Tekst RABUNEK
liczący 1623 znaków był czytany 769 razy
Strona Alana Bita
RABUNEK
Rabunek
Mężczyzna w średnim wieku podchodzi do bankomatu. Wkłada kartę, wstukuje PIN. Spokojnie czeka na pojawienie się na ekranie stanu konta, który pojawia się po chwili. Mężczyzna jest zaskoczony. Zamiast spodziewanego sporego dodatniego salda, konto jest zadłużone w maksymalnym stopniu. Bankomat odmówił wypłaty gotówki. Męższczyzna o mało nie zapomniał zabrać swojej karty kredytowej, która wysunęła się z bankomatu. Wsiada do samochodu i wolniej niż zwykle wraca do domu. Przed wejściem spotyka właściciela domu. Jego mina nie wróży nic dobrego.

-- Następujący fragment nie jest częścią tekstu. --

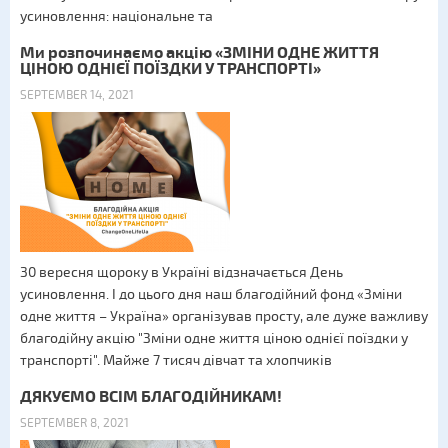
усиновлення: національне та
Ми розпочинаємо акцію «ЗМІНИ ОДНЕ ЖИТТЯ
ЦІНОЮ ОДНІЄЇ ПОЇЗДКИ У ТРАНСПОРТІ»
SEPTEMBER 14, 2021
30 вересня щороку в Україні відзначається День
усиновлення. І до цього дня наш благодійний фонд «Зміни
одне життя – Україна» організував просту, але дуже важливу
благодійну акцію "Зміни одне життя ціною однієї поїздки у
транспорті". Майже 7 тисяч дівчат та хлопчиків
ДЯКУЄМО ВСІМ БЛАГОДІЙНИКАМ!
SEPTEMBER 8, 2021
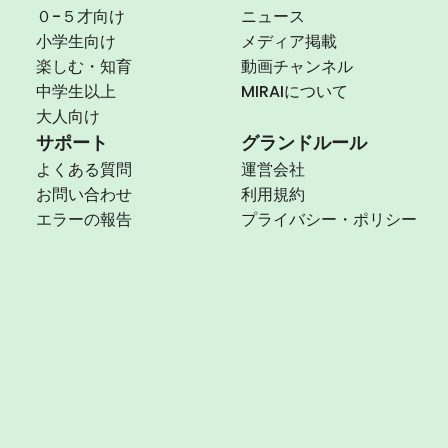
０-５才向け
ニュース
小学生向け
メディア掲載
楽しむ・知育
動画チャンネル
中学生以上
MIRAIについて
大人向け
サポート
グランドルール
よくある質問
運営会社
お問い合わせ
利用規約
エラーの報告
プライバシー・ポリシー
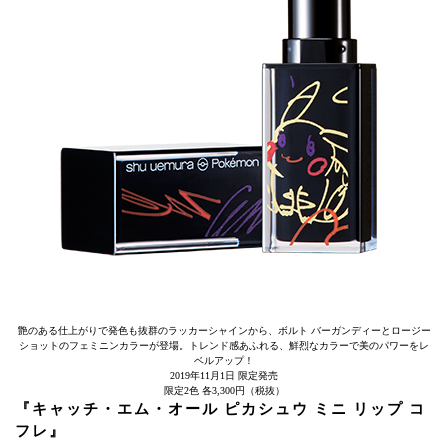
艶のある仕上がりで発色も抜群のラッカーシャインから、ボルト バーガンディーとロージー
ショットのフェミニンカラーが登場。トレンド感あふれる、鮮烈なカラーで美のパワーをレ
ベルアップ！
2019年11月1日 限定発売
限定2色 各3,300円（税抜）
『キャッチ・エム・オール ピカシュウ ミニ リップ コ
フレ』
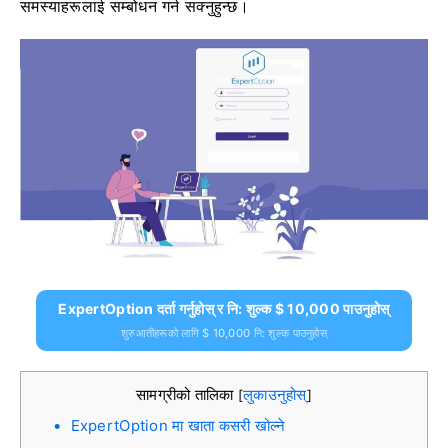
समस्याहरूलाई सम्बोधन गर्न सक्नुहुन्छ।
ExpertOption दर्ता गर्नुहोस् र नि: शुल्क $ 10,000 पाउनुहोस्
शुरुआतीहरूको लागि $ 10,000 नि: शुल्क पाउनुहोस्
सामग्रीको तालिका
लुकाउनुहोस्
[
]
ExpertOption मा खाता कसरी खोल्ने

- Dowcipy się pana trzymają czy co? Dał mi pan za czynsz czek bez pokrycia. Więcej nie dam się nabrać. Żądam gotówki.
- Dobrze. Postaram się. Może jutro - usprawiedliwia się zakłopotany męższczyzna.
W domu wita go córka:
- Tato. Dyrektor zwrócił mi twój czek prosząc bym zapłaciła gotówką. Co się stało?

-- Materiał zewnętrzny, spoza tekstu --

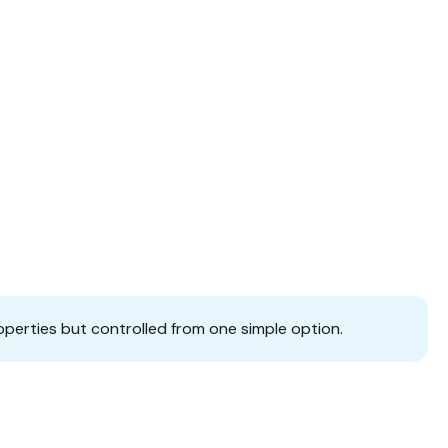
operties but controlled from one simple option.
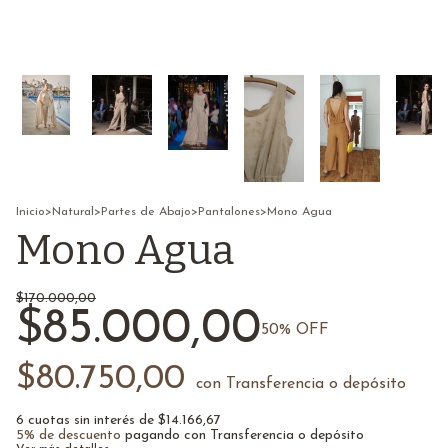
Inicio
>
Natural
>
Partes de Abajo
>
Pantalones
>
Mono Agua
Mono Agua
$170.000,00
$85.000,00
50
% OFF
$80.750,00
con
Transferencia o depósito
6
cuotas sin interés de
$14.166,67
5% de descuento
pagando con Transferencia o depósito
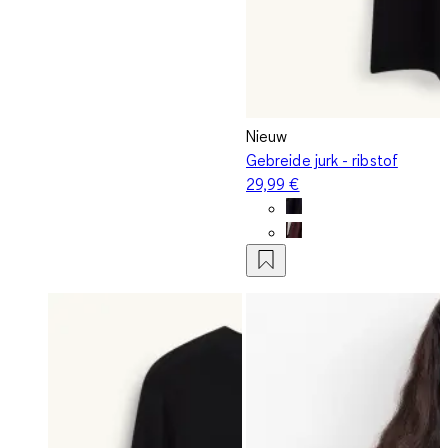
Nieuw
Gebreide jurk - ribstof
29,99 €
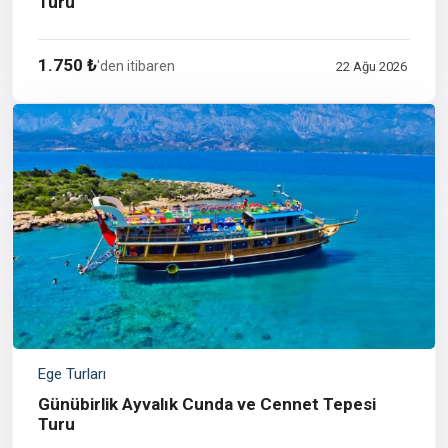
Turu
1.750 ₺
'den itibaren
22 Ağu 2026
Ege Turları
Günübirlik Ayvalık Cunda ve Cennet Tepesi
Turu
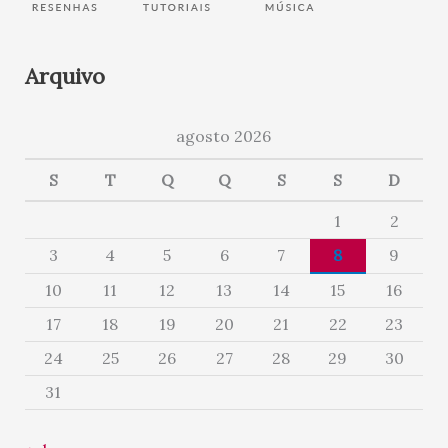
Arquivo
agosto 2026
S
T
Q
Q
S
S
D
1
2
3
4
5
6
7
8
9
10
11
12
13
14
15
16
17
18
19
20
21
22
23
24
25
26
27
28
29
30
31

- Sam nie wiem Joasiu. Daj mi odetchnąć. Chyba będę musiał jutro przed południem pojechać do banku i wyjaśnić sprawę. Rozmowy w banku nie wyjaśniły wiele:
- Ktoś musiał poznać dokładne dane pana karty kredytowej i wykorzystał to przekazując pieniądze na konto, które szybko zlikwidował. Teraz, szukaj wiatru w polu. Musi się pan pogodzić ze stratą tych pieniędzy.

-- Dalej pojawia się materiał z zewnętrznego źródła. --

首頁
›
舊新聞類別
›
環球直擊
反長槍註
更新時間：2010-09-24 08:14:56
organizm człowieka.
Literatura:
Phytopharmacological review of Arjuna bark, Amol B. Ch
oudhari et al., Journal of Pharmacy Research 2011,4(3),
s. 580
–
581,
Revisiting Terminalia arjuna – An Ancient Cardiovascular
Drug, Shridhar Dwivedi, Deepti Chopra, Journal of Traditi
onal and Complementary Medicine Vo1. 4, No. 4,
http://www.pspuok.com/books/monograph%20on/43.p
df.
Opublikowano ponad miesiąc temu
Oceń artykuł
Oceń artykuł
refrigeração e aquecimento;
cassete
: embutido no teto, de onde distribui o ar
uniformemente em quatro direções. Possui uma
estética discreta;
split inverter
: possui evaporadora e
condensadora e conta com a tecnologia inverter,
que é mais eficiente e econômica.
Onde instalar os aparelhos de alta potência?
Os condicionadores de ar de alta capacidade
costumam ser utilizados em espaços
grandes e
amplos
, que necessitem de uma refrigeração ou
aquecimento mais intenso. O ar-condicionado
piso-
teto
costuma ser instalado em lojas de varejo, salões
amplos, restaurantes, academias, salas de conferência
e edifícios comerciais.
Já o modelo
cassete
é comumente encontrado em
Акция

- Ale co ja mam zrobić? Muszę zapłacić najpilniejsze rachunki i mieć pieniądze na jedzenie i paliwo do samochodu.
- My nie możemy już panu pmóc. Wykorzystał pan już cały swój limit kredytowy. Może pracodawca panu pomoże?
- Na to nie mam co liczyć - smutno zamyślił się mężczyzna.